DATASET EXTRACT START

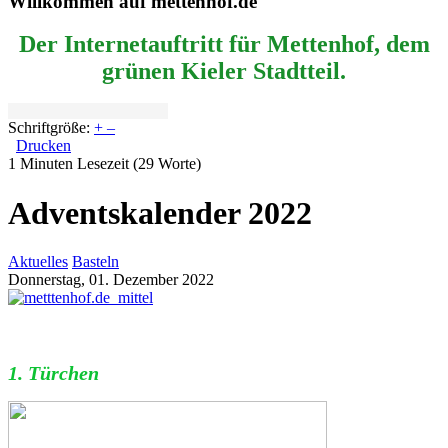
Willkommen auf mettenhof.de
Der Internetauftritt für Mettenhof, dem
grünen Kieler Stadtteil.
Schriftgröße:
+
–
Drucken
1 Minuten Lesezeit
(29 Worte)
Adventskalender 2022
Aktuelles
Basteln
Donnerstag, 01. Dezember 2022
1. Türchen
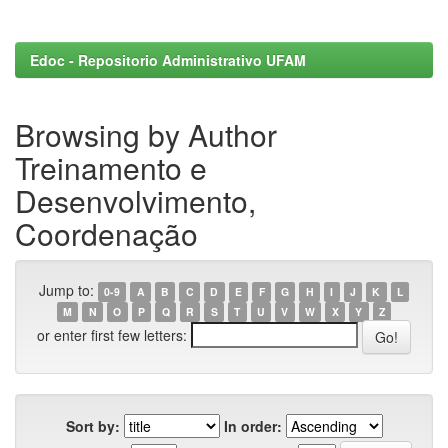
Edoc - Repositorio Administrativo UFAM
Browsing by Author
Treinamento e
Desenvolvimento,
Coordenação
Jump to:
0-9
A
B
C
D
E
F
G
H
I
J
K
L
M
N
O
P
Q
R
S
T
U
V
W
X
Y
Z
or enter first few letters:
Sort by:
In order:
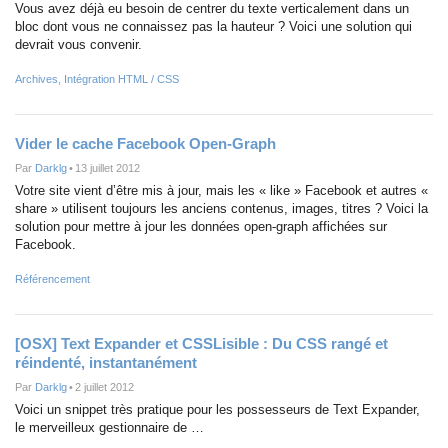
Vous avez déjà eu besoin de centrer du texte verticalement dans un
bloc dont vous ne connaissez pas la hauteur ? Voici une solution qui
devrait vous convenir.
Archives
,
Intégration HTML / CSS
Vider le cache Facebook Open-Graph
Par
Darklg
•
13 juillet 2012
Votre site vient d’être mis à jour, mais les « like » Facebook et autres «
share » utilisent toujours les anciens contenus, images, titres ? Voici la
solution pour mettre à jour les données open-graph affichées sur
Facebook.
Référencement
[OSX] Text Expander et CSSLisible : Du CSS rangé et
réindenté, instantanément
Par
Darklg
•
2 juillet 2012
Voici un snippet très pratique pour les possesseurs de Text Expander,
le merveilleux gestionnaire de …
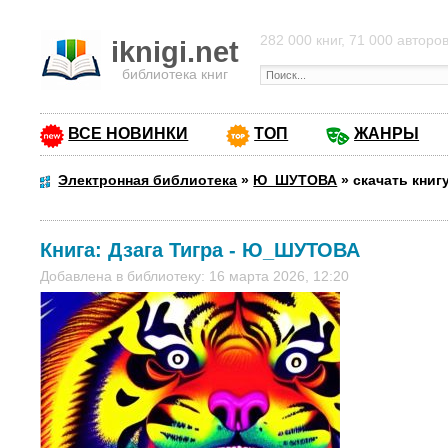
282 000 книг, 71 000 авторо
iknigi.net
библиотека книг
ВСЕ НОВИНКИ
ТОП
ЖАНРЫ
Электронная библиотека
»
Ю_ШУТОВА
»
скачать книг
Книга:
Дзага Тигра
-
Ю_ШУТОВА
Добавлена в библиотеку: 16 марта 2026, 12:20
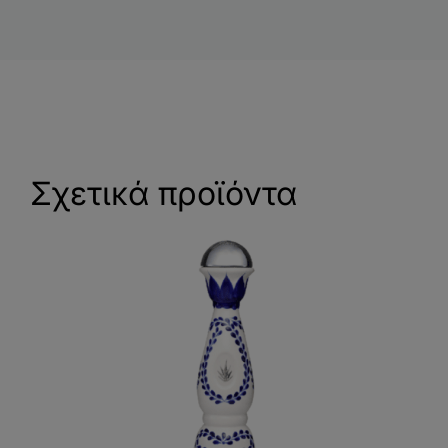
Σχετικά προϊόντα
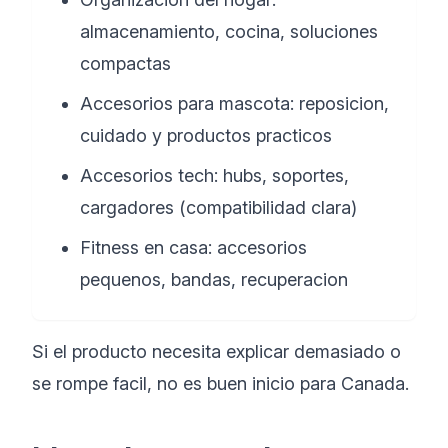
almacenamiento, cocina, soluciones
compactas
Accesorios para mascota: reposicion,
cuidado y productos practicos
Accesorios tech: hubs, soportes,
cargadores (compatibilidad clara)
Fitness en casa: accesorios
pequenos, bandas, recuperacion
Si el producto necesita explicar demasiado o
se rompe facil, no es buen inicio para Canada.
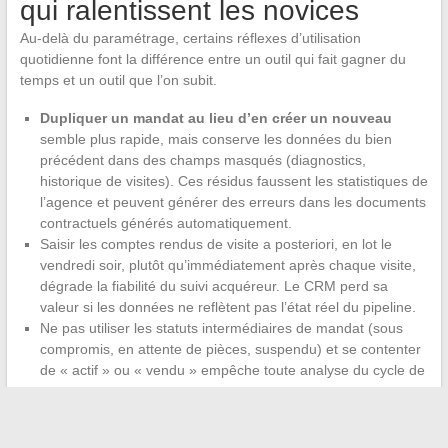
qui ralentissent les novices
Au-delà du paramétrage, certains réflexes d’utilisation
quotidienne font la différence entre un outil qui fait gagner du
temps et un outil que l’on subit.
Dupliquer un mandat au lieu d’en créer un nouveau
semble plus rapide, mais conserve les données du bien
précédent dans des champs masqués (diagnostics,
historique de visites). Ces résidus faussent les statistiques de
l’agence et peuvent générer des erreurs dans les documents
contractuels générés automatiquement.
Saisir les comptes rendus de visite a posteriori, en lot le
vendredi soir, plutôt qu’immédiatement après chaque visite,
dégrade la fiabilité du suivi acquéreur. Le CRM perd sa
valeur si les données ne reflètent pas l’état réel du pipeline.
Ne pas utiliser les statuts intermédiaires de mandat (sous
compromis, en attente de pièces, suspendu) et se contenter
de « actif » ou « vendu » empêche toute analyse du cycle de
vente.
Chacune de ces erreurs, prise isolément, paraît anodine.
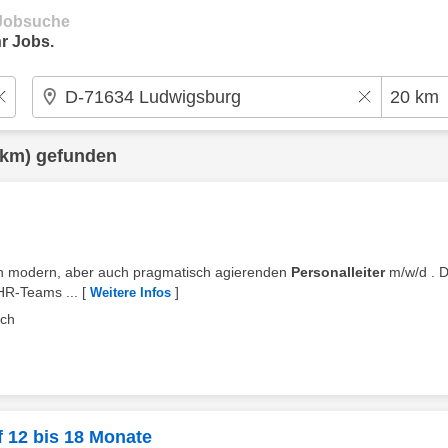
e Jobsuche
r Jobs.
 km) gefunden
nen modern, aber auch pragmatisch agierenden
Personalleiter
m/w/d . D
HR-Teams ...
[
]
Weitere Infos
rch
f 12 bis 18 Monate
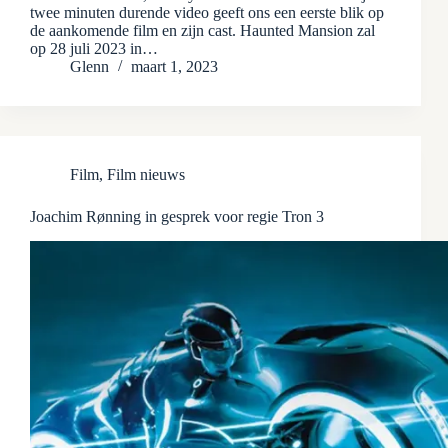
twee minuten durende video geeft ons een eerste blik op
de aankomende film en zijn cast. Haunted Mansion zal
op 28 juli 2023 in…
Glenn
maart 1, 2023
Film
,
Film nieuws
Joachim Rønning in gesprek voor regie Tron 3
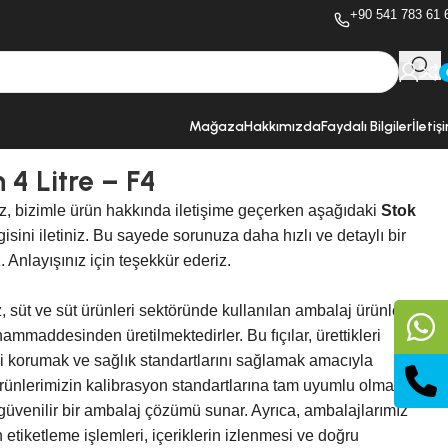
+90 541 783 61 
Mağaza
Hakkımızda
Faydalı Bilgiler
İletiş
n 4 Litre – F4
z, bizimle ürün hakkında iletişime geçerken aşağıdaki
Stok
gisini iletiniz. Bu sayede sorunuza daha hızlı ve detaylı bir
. Anlayışınız için teşekkür ederiz.
z, süt ve süt ürünleri sektöründe kullanılan ambalaj ürünleridir
hammaddesinden üretilmektedirler. Bu fıçılar, ürettikleri
ini korumak ve sağlık standartlarını sağlamak amacıyla
Ürünlerimizin kalibrasyon standartlarına tam uyumlu olması,
güvenilir bir ambalaj çözümü sunar. Ayrıca, ambalajlarımız
 etiketleme işlemleri, içeriklerin izlenmesi ve doğru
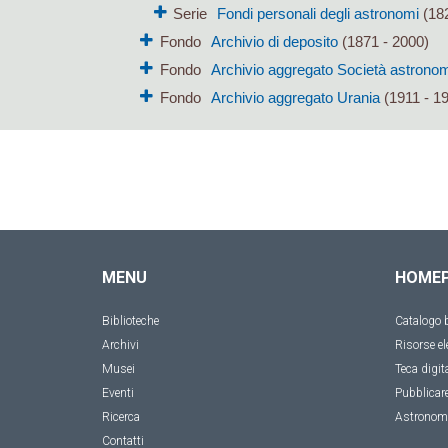
Serie
Fondi personali degli astronomi
(182
Fondo
Archivio di deposito
(1871 - 2000)
Fondo
Archivio aggregato Società astronomi
Fondo
Archivio aggregato Urania
(1911 - 1
MENU
HOME
Biblioteche
Catalogo b
Archivi
Risorse el
Musei
Teca digit
Eventi
Pubblicar
Ricerca
Astronom
Contatti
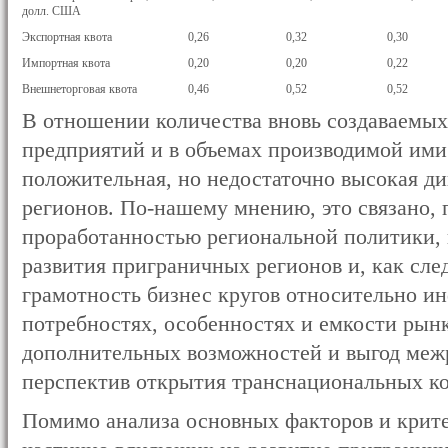
долл. США
Экспортная квота
0,26
0,32
0,30
Импортная квота
0,20
0,20
0,22
Внешнеторговая квота
0,46
0,52
0,52
В отношении количества вновь создаваемы
предприятий и в объемах производимой ими
положительная, но недостаточно высокая д
регионов. По-нашему мнению, это связано, 
проработанностью региональной политики,
развития приграничных регионов и, как сле
грамотность бизнес кругов относительно и
потребностях, особенностях и емкости рын
дополнительных возможностей и выгод межр
перспектив открытия транснациональных к
Помимо анализа основных факторов и крит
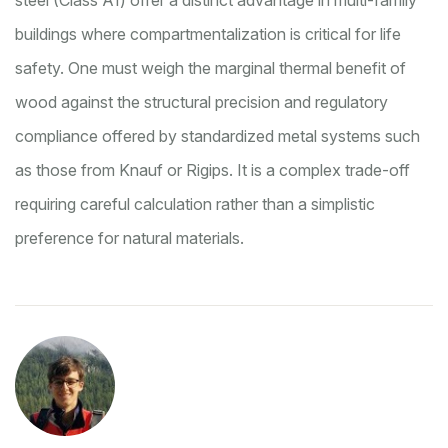
buildings where compartmentalization is critical for life
safety. One must weigh the marginal thermal benefit of
wood against the structural precision and regulatory
compliance offered by standardized metal systems such
as those from Knauf or Rigips. It is a complex trade-off
requiring careful calculation rather than a simplistic
preference for natural materials.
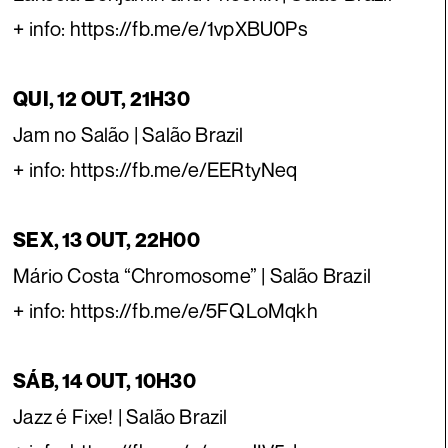
+ info: https://fb.me/e/1vpXBU0Ps
QUI, 12 OUT, 21H30
Jam no Salão | Salão Brazil
+ info: https://fb.me/e/EERtyNeq
SEX, 13 OUT, 22H00
Mário Costa “Chromosome” | Salão Brazil
+ info: https://fb.me/e/5FQLoMqkh
SÁB, 14 OUT, 10H30
Jazz é Fixe! | Salão Brazil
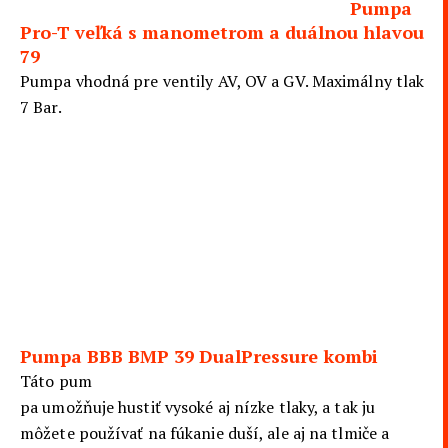
Pumpa
Pro-T veľká s manometrom a duálnou hlavou
79
Pumpa vhodná pre ventily AV, OV a GV. Maximálny tlak
7 Bar.
Pumpa BBB BMP 39 DualPressure kombi
Táto pum
pa umožňuje hustiť vysoké aj nízke tlaky, a tak ju
môžete používať na fúkanie duší, ale aj na tlmiče a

DATASET EXTRACT END

* _YOUR TASK_:
Your output should be the lines above from the one that contains "Archivio aggregato Società astronomi" through the one that contains "compliance offered by", word for word, with pictures left out.

* _ANSWER TO THIS EXERCISE_:
Archivio aggregato Società astronomi
Fondo
Archivio aggregato Urania
(1911 - 1
MENU
HOME
Biblioteche
Catalogo b
Archivi
Risorse el
Musei
Teca digit
Eventi
Pubblicar
Ricerca
Astronom
Contatti
долл. США
Экспортная квота
0,26
0,32
0,30
Импортная квота
0,20
0,20
0,22
Внешнеторговая квота
0,46
0,52
0,52
В отношении количества вновь создаваемы
предприятий и в объемах производимой ими
положительная, но недостаточно высокая д
регионов. По-нашему мнению, это связано, 
проработанностью региональной политики,
развития приграничных регионов и, как сле
грамотность бизнес кругов относительно и
потребностях, особенностях и емкости рын
дополнительных возможностей и выгод межр
перспектив открытия транснациональных к
Помимо анализа основных факторов и крит
buildings where compartmentalization is critical for life
safety. One must weigh the marginal thermal benefit of
wood against the structural precision and regulatory
compliance offered by standardized metal systems such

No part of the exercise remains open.